Sin embargo, en la mayor parte de las narraciones se destacan los aspectos más negativos del personaje. Jicotea odia a todos aquellos a los que la naturaleza dotó de belleza y estatura. En “La venganza de Jicotea”, engaña al Elefante y logra hacer que se coma sus ojos. Algo mucho más cruel le hace a Ncharriri, en el cuento así titulado. Posee una palabra para encantar los ojos y conseguir que quien la mire se convierta en juguete de sus mentiras. Aparece así ante Ncharriri como una doncella ante cuya hermosura este queda embelesado. Cuando quiso llevársela consigo, Jicotea le puso como condición que se arrancase los cuernos, y después la cola, los pies, los ojos, el corazón.

Hay, no obstante, una ocasión en que Jicotea recibe un escarmiento por su costumbre de hacer mal por puro placer. Se cuenta en “Jicotea y el árbol de güira que nadie sembró”. Cuando Jicotea lo vio por primera vez, era solo una plantita con dos hojitas verdes que estaba en el sendero. A partir de ese momento, no dejó de humillarla, escupirla y rasgarle con sus uñas la piel tersa y lustrosa. La planta fue creciendo y un secreto e inquebrantable propósito la hizo elevarse por encima de la media de sus semejantes.

Jicotea pasó entonces a disfrutar la buena sombra de su ramaje suntuoso, pero sin dejar de caer el veneno de alguna palabra malhadada que el árbol recogía. En lo más alto de su follaje, una güira se hinchó lentamente hasta cobrar proporciones asombrosas. Una mañana, el árbol tuvo plena conciencia de su fortaleza e hizo que el enorme fruto cayese sobre la atónita Jicotea. “Asestó sobre su cabeza golpes tan rudos, certeros y repetidos que Jicotea hubo de esconderla a toda prisa y huir a ciegas, aturdida, sin cabeza. La Güira la perseguía —¡Igbá! ¡Igbanlá!—, redoblando el castigo con un furor inextinguible”.

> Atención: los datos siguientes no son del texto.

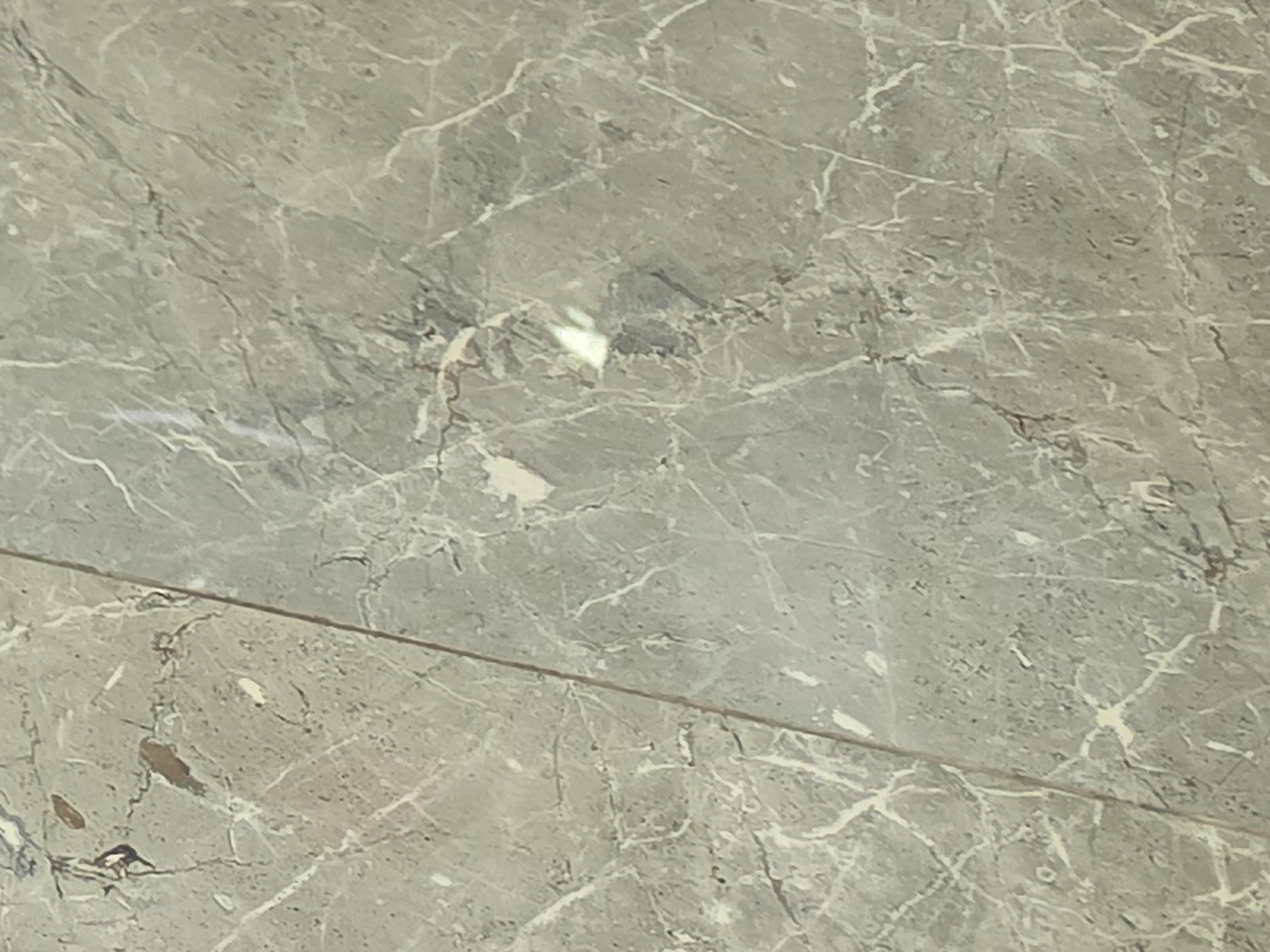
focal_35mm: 114
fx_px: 4182
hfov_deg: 13.1
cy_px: -1213
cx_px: -1778
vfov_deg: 11.2
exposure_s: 1/100
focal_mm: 6.5
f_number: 1.4
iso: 250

“Son cuentos que valen por todo: personajes, argumento, estilo, tema y… poesía. Sí, poesía callada, escondida, agachada, que se mete en todo y todo lo empapa”. Son palabras de Lino Novás Calvo acerca de la obra narrativa de Cabrera. Unas virtudes que están presentes en Ayapá, cuya lectura deja, entre otras gratificaciones, la de reencontrarnos con el arte de narrar en estado puro. Es un libro delicioso y sabio, aleccionador y ameno, y los textos que lo integran están llenos de gracia, esto es, de humor e inspiración. Una gracia, como comentó Eugenio Florit, que está aderezada “muchas veces con sinvergüenzura, con picante y desplante de solar”.